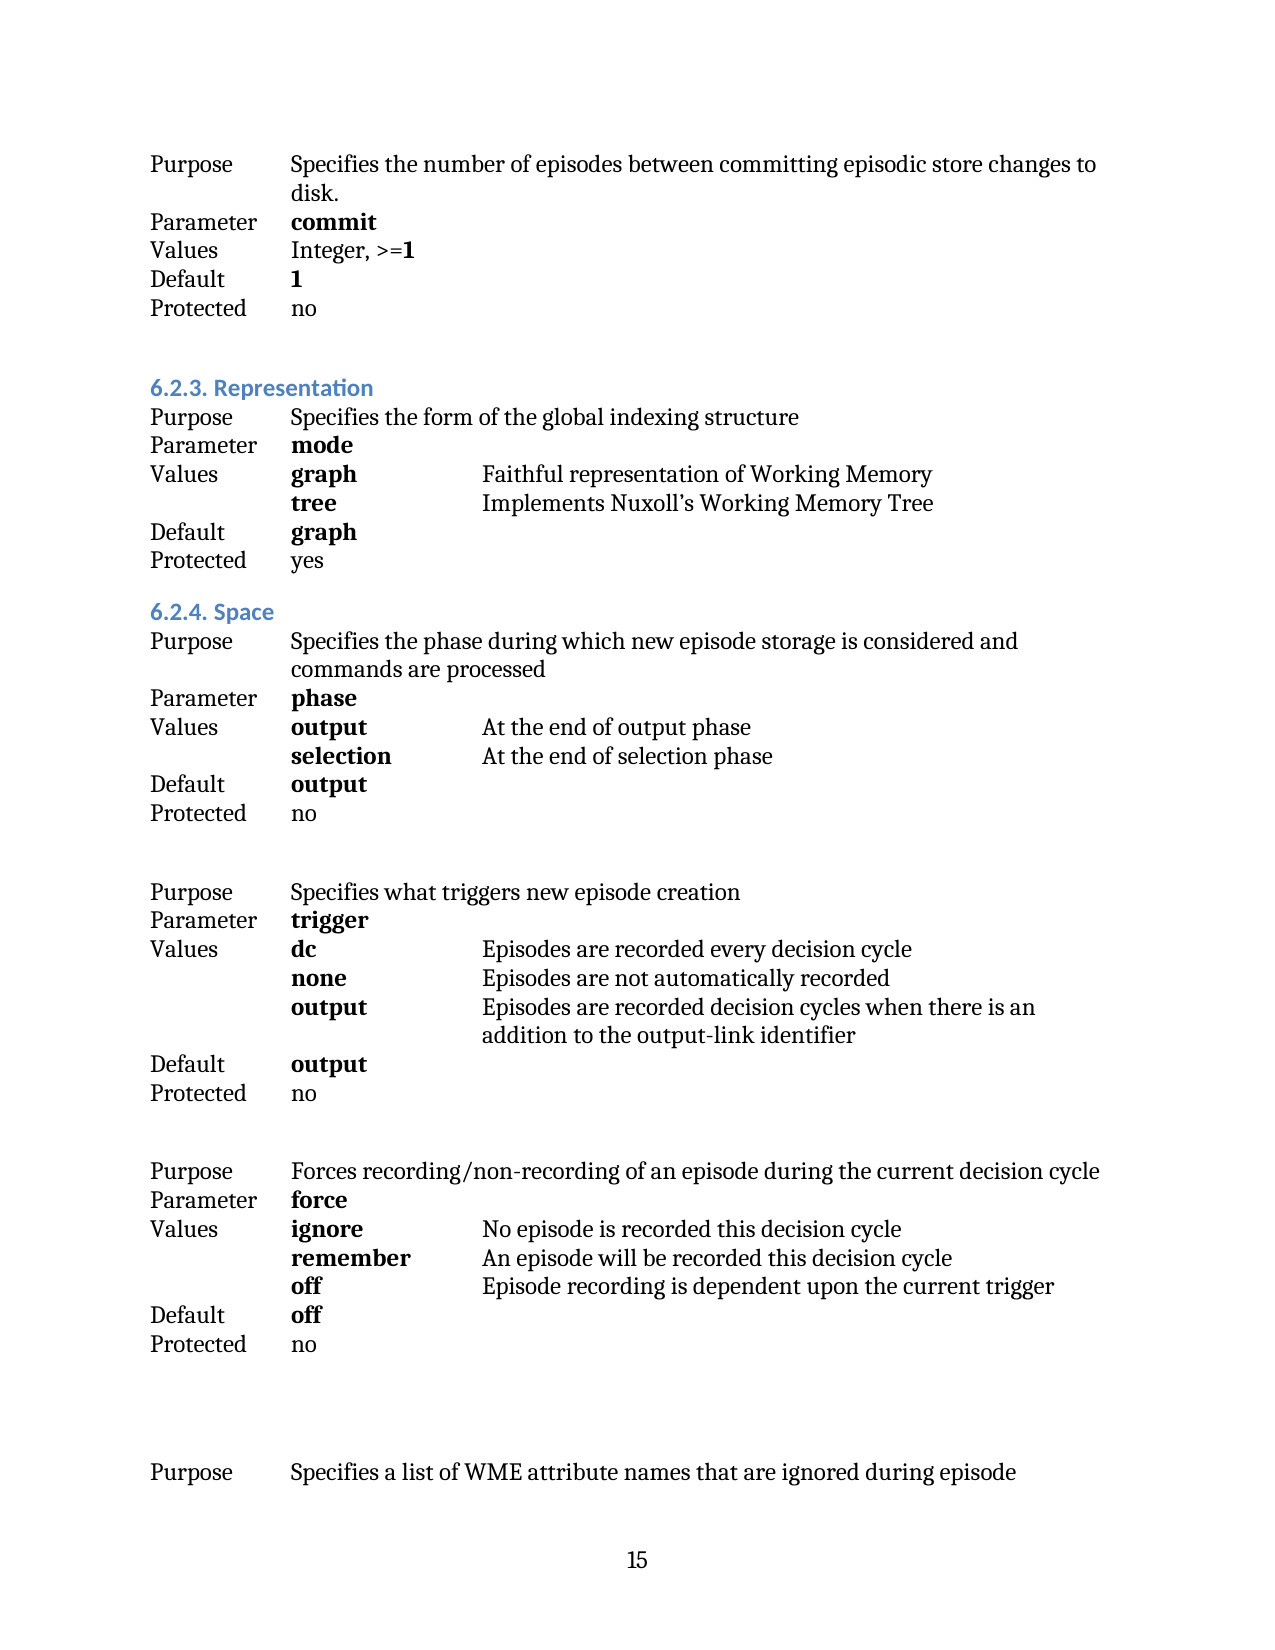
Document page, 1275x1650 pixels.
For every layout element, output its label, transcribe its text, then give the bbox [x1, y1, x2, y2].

table_cell Protected [139, 799, 279, 828]
table_header Purpose [139, 627, 279, 684]
table_cell [280, 713, 1114, 770]
table_cell off [280, 1301, 1114, 1330]
subtitle Space [150, 596, 1125, 627]
table_cell no [280, 1079, 1114, 1108]
table_cell Values [139, 1215, 279, 1301]
table_cell no [280, 799, 1114, 828]
table_header Forces recording/non-recording of an episode during the current decision cycle [280, 1157, 1114, 1186]
table_cell Values [139, 935, 279, 1050]
table_cell Default [139, 770, 279, 799]
table_cell Default [139, 1050, 279, 1079]
table_cell 1 [280, 265, 1114, 294]
table_header Purpose [139, 150, 279, 207]
table_cell Values [139, 460, 279, 518]
table_header Specifies the number of episodes between committing episodic store changes to disk. [280, 150, 1114, 207]
table_cell yes [280, 546, 1114, 575]
table_cell Protected [139, 1330, 279, 1358]
table_cell [280, 460, 1114, 518]
table_header Purpose [139, 1458, 279, 1486]
table_cell output [280, 770, 1114, 799]
table_cell Parameter [139, 906, 279, 935]
table_header Specifies what triggers new episode creation [280, 878, 1114, 906]
table_cell no [280, 294, 1114, 322]
table_cell Default [139, 1301, 279, 1330]
table_header Specifies the form of the global indexing structure [280, 403, 1114, 431]
table_cell Default [139, 265, 279, 294]
table_cell trigger [280, 906, 1114, 935]
table_cell Protected [139, 294, 279, 322]
table_cell Parameter [139, 431, 279, 460]
table_cell Default [139, 518, 279, 546]
table_cell commit [280, 208, 1114, 236]
table_cell graph [280, 518, 1114, 546]
table_cell Parameter [139, 1186, 279, 1215]
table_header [280, 1458, 1114, 1486]
table_cell Parameter [139, 684, 279, 713]
table_cell force [280, 1186, 1114, 1215]
table_cell no [280, 1330, 1114, 1358]
table_header Purpose [139, 1157, 279, 1186]
table_cell Integer, >=1 [280, 236, 1114, 265]
table_header Purpose [139, 878, 279, 906]
table_cell [280, 1215, 1114, 1301]
table_cell Values [139, 236, 279, 265]
table_cell [280, 935, 1114, 1050]
table_cell phase [280, 684, 1114, 713]
table_cell Parameter [139, 208, 279, 236]
table_header Specifies the phase during which new episode storage is considered and commands are processed [280, 627, 1114, 684]
table_cell output [280, 1050, 1114, 1079]
table_cell Protected [139, 1079, 279, 1108]
table_header Purpose [139, 403, 279, 431]
subtitle Representation [150, 372, 1125, 403]
table_cell Protected [139, 546, 279, 575]
table_cell Values [139, 713, 279, 770]
table_cell mode [280, 431, 1114, 460]
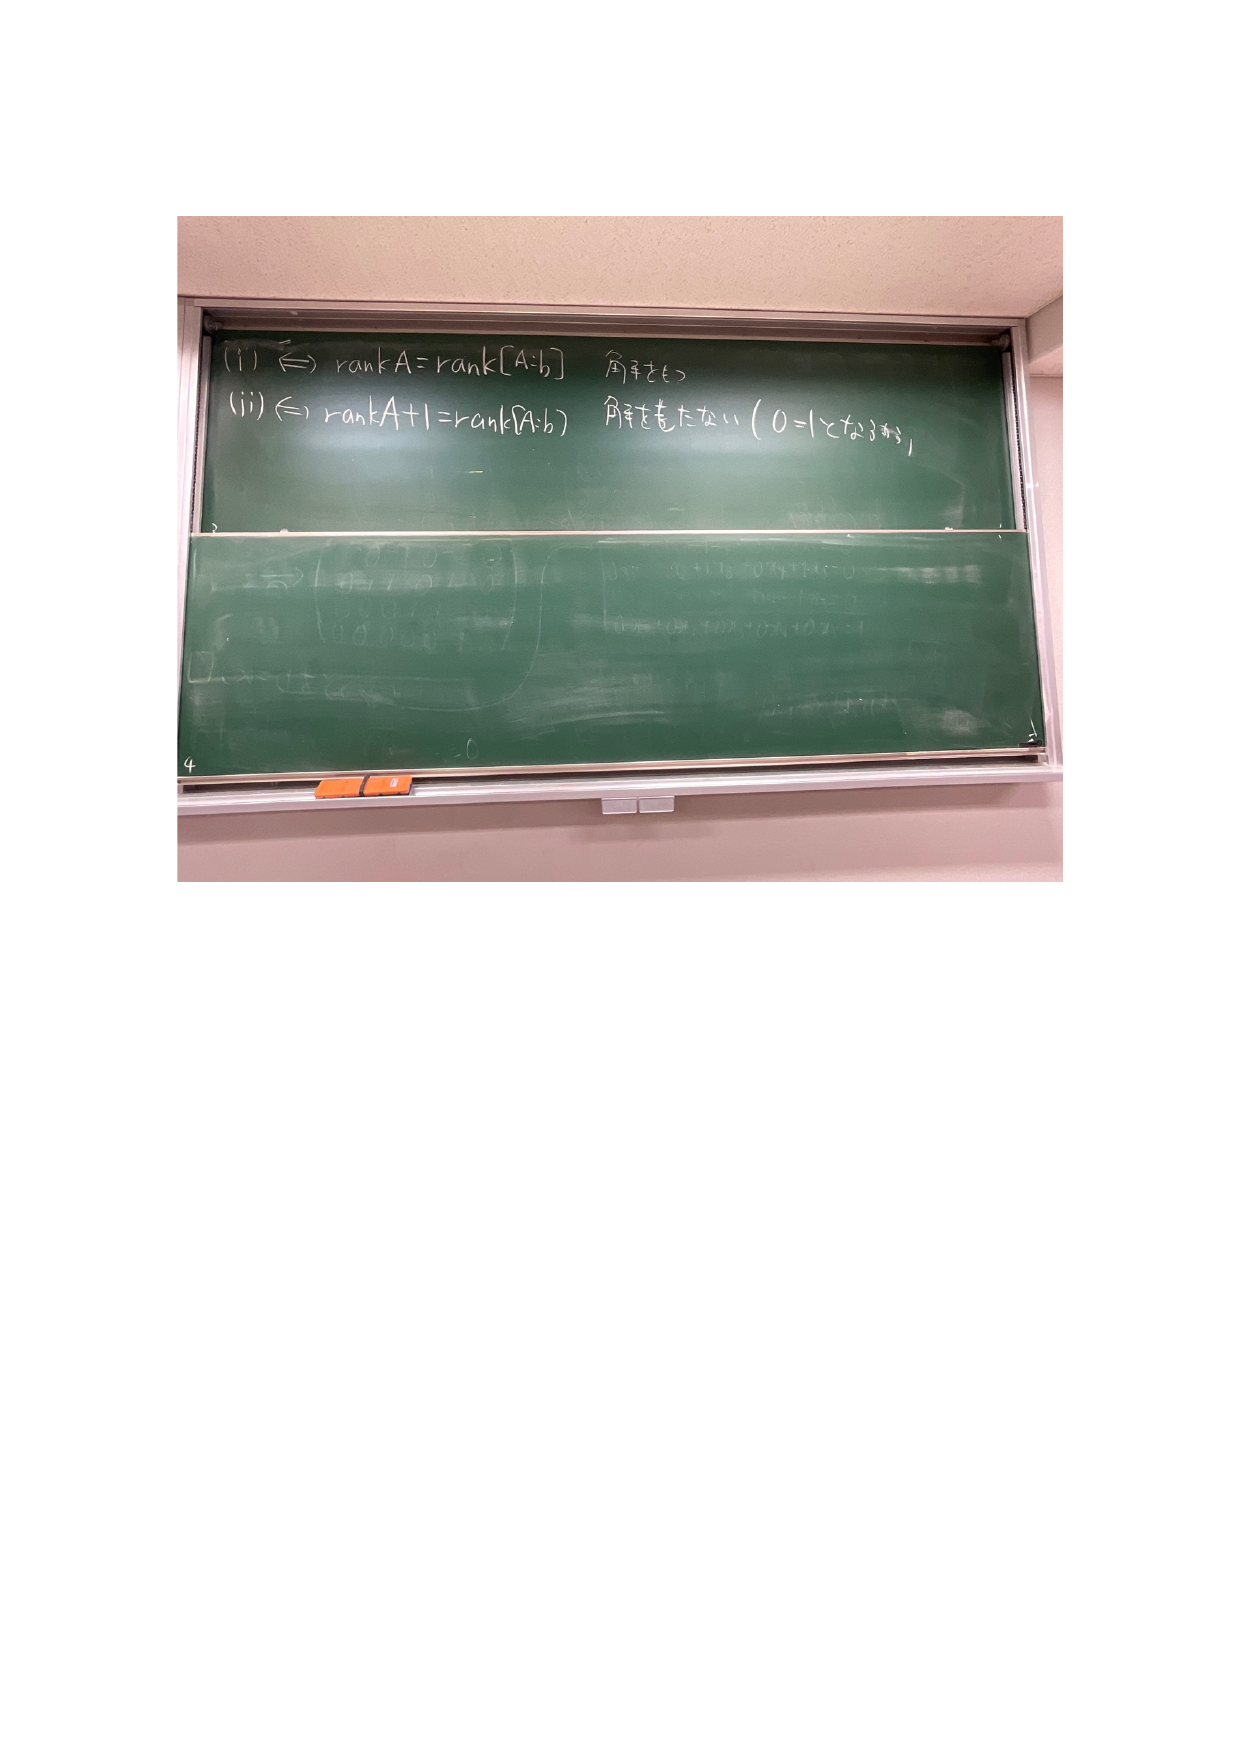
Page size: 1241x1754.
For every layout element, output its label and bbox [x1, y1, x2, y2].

picture [177, 216, 1063, 882]
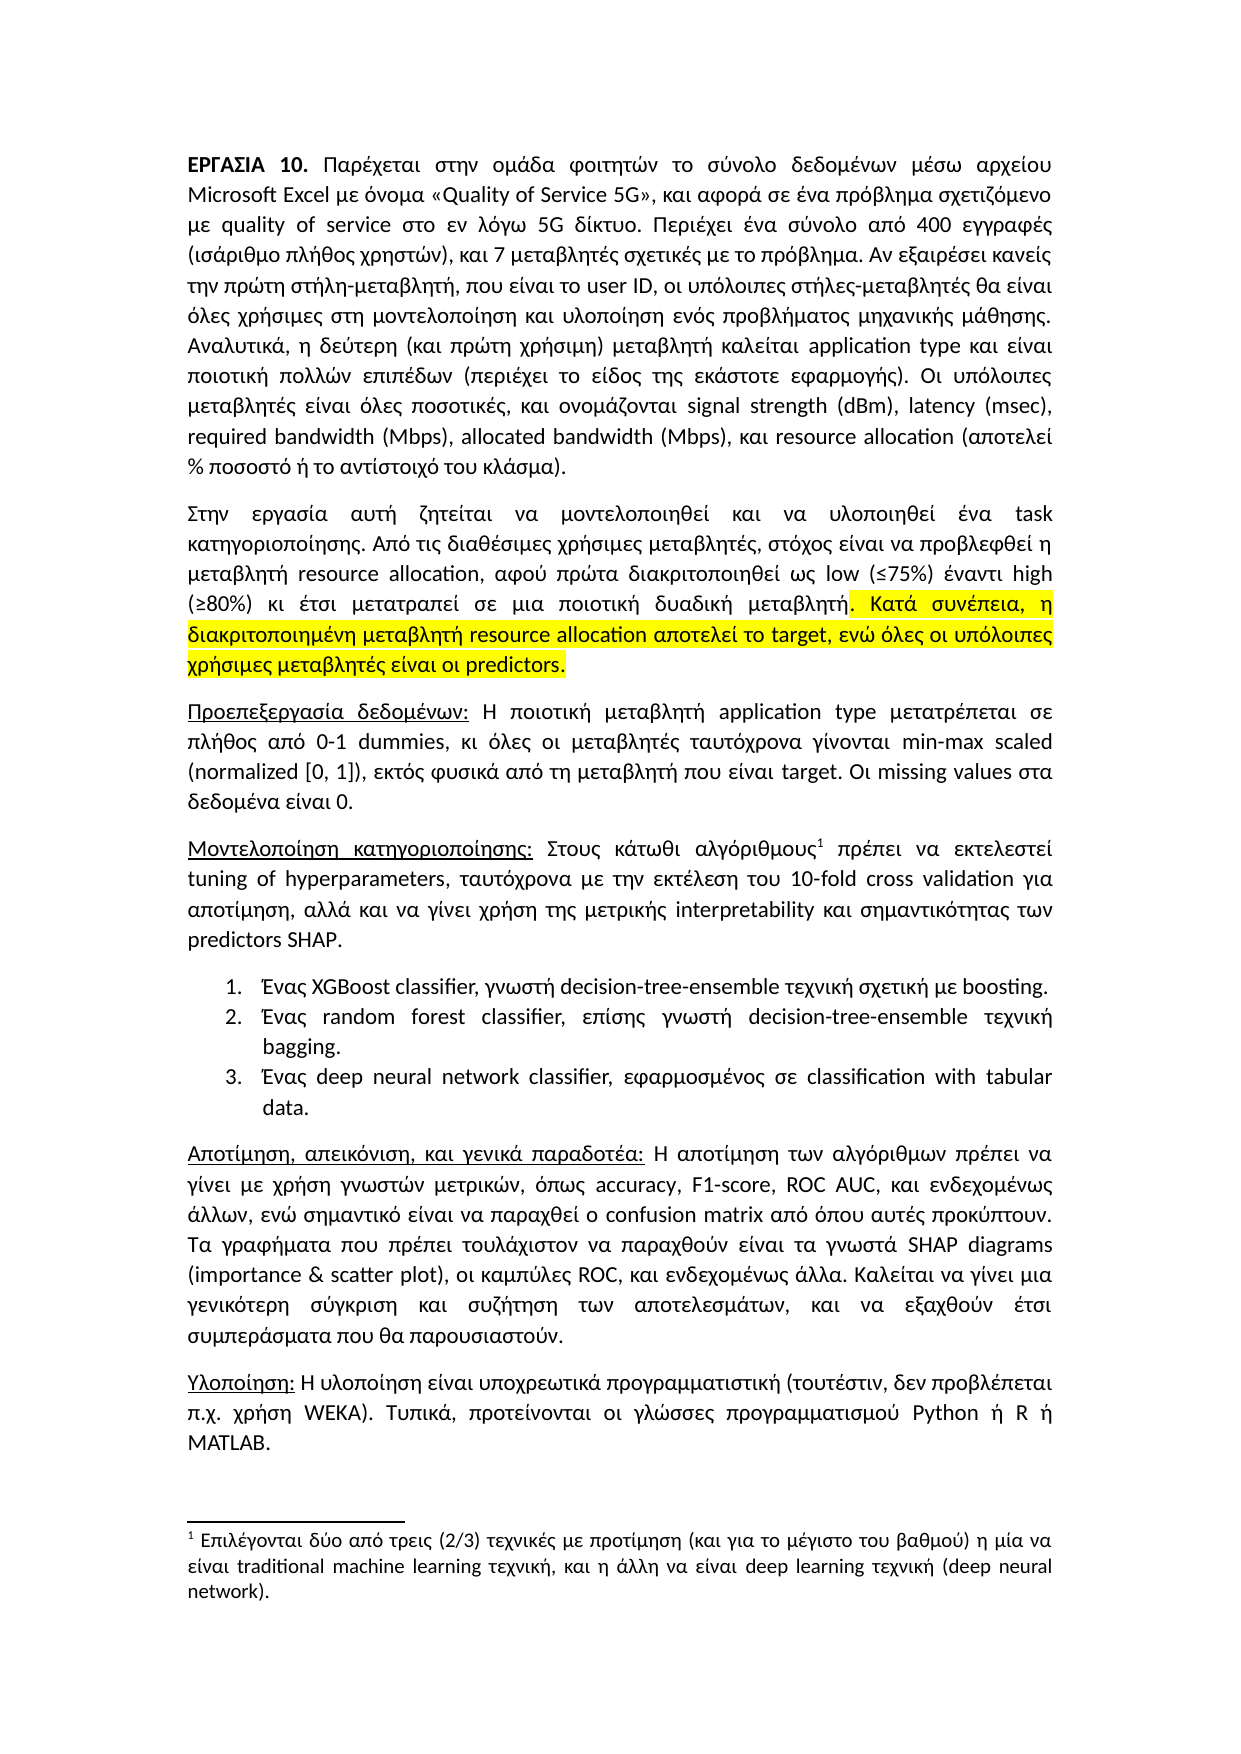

------------------------------------

▶ Instructions to follow
Set down the line containing "Page size: 1241x1754.", then every later line through the end of the material, exactly as written; omit any picture.

▶ Completed task
Page size: 1241x1754.
For every layout element, output its label and bbox [x1, y1, x2, y2].

picture [177, 216, 1063, 882]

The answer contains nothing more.